Sejak munculnya pandemi COVID-19 telah diberlakukan physical distancing. Hal
tersebut juga berdampak pada penggunaan dental unit yang mengacu pada protokol physical
distancing. Penggunaan dental unit pasti berkurang untuk saling memberikan jarak yang aman
antar pasien dan antar operator. Jumlah dental unit yang berkurang ketersediaannya tersebut
akan menurunkan peluang kerja koas. Penerapan physical distancing juga berdampak pada
pembatasan jumlah ko-ass yang bekerja setiap harinya. Hal tersebut berdampak pada semakin
sulit dan lama dalam penyelesaian requirement.
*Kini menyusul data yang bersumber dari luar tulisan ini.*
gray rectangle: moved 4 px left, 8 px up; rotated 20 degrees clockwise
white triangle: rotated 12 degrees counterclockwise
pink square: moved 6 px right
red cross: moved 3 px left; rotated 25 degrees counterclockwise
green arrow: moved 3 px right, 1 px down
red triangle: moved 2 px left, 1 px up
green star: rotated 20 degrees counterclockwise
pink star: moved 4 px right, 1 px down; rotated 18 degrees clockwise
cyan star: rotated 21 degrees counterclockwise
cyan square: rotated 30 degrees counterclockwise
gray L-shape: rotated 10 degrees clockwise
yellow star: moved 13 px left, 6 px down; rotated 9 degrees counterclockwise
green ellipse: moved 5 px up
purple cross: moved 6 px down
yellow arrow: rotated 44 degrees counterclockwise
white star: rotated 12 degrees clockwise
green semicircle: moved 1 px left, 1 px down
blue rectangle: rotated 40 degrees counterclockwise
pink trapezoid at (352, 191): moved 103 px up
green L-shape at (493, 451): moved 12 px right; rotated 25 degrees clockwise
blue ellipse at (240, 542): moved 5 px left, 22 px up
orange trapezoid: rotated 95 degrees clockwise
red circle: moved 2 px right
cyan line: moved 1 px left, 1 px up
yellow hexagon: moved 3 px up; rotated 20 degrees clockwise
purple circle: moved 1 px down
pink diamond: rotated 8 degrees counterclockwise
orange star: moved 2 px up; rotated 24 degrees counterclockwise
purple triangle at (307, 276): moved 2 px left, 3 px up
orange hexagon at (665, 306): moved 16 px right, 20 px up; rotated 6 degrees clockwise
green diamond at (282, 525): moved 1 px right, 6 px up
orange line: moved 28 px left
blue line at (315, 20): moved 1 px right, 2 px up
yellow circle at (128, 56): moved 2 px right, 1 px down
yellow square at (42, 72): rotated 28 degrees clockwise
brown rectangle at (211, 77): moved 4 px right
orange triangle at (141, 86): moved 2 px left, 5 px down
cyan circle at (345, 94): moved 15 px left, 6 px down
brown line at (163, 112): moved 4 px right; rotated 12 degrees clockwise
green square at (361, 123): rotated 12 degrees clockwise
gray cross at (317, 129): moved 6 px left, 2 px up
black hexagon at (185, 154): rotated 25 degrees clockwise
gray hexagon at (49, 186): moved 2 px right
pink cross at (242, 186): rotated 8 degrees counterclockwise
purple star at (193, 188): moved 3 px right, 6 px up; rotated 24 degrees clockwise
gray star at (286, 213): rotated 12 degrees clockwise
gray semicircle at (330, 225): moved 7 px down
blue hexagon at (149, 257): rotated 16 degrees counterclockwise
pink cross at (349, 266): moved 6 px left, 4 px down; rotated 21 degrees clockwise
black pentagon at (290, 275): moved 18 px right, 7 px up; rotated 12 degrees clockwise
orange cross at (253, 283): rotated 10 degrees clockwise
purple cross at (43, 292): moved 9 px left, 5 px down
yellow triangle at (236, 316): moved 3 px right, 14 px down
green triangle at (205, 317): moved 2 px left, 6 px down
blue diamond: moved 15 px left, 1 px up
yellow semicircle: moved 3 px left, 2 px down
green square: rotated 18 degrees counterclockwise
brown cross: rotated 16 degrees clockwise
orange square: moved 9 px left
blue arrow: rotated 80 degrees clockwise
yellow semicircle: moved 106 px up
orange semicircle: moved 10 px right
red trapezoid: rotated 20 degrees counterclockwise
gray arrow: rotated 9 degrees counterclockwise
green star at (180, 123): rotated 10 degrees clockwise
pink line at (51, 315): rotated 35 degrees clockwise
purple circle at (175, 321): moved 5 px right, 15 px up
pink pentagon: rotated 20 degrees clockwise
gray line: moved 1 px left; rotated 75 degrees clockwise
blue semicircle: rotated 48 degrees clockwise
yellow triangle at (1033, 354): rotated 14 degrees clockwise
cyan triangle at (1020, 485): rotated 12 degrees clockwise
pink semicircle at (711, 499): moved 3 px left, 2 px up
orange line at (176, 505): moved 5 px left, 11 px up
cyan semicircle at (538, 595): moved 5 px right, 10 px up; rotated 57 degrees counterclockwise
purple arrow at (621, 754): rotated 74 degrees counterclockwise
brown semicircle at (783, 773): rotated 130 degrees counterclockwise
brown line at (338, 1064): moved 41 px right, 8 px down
Masyarakat mengetahui bahwa COVID-19 menyebar melalui droplet, dimana perawatan
dental selalu berkontak dengan droplet. Sehingga masyarakat lebih memilih untuk menunda
perawatan gigi sampai keadaan benar-benar aman. Hal tersebut menyebabkan mahasiswa koas
akan semakin sulit untuk mencari pasien untuk dirawat. Sehingga pemenuhan requirement
kompetensi akan semakin sulit.
Keberadaan pandemi COVID-19 memberikan banyak dampak bagi mahasiswa koas
seperti yang telah dipaparkan. Sehingga pelaksanaan kegiatan koas secara ideal seperti pada
masa pra-pandemi sulit dilakukan. Diperlukan adanya adaptasi sesuai dengan keadaan sekarang
termasuk yang bersangkutan dengan requiremen klinik. Guna menghindari adanya penumpukan
mahasiswa koas, molornya masa studi, dan terjaminnya keamanan bagi operator dan pasien
selama dan pasca pandemi maka diperlukan adanya relaksasi requirement klinik secara kuantitas
tanpa mengurangi kualitas dan kompetensi minimal dokter gigi.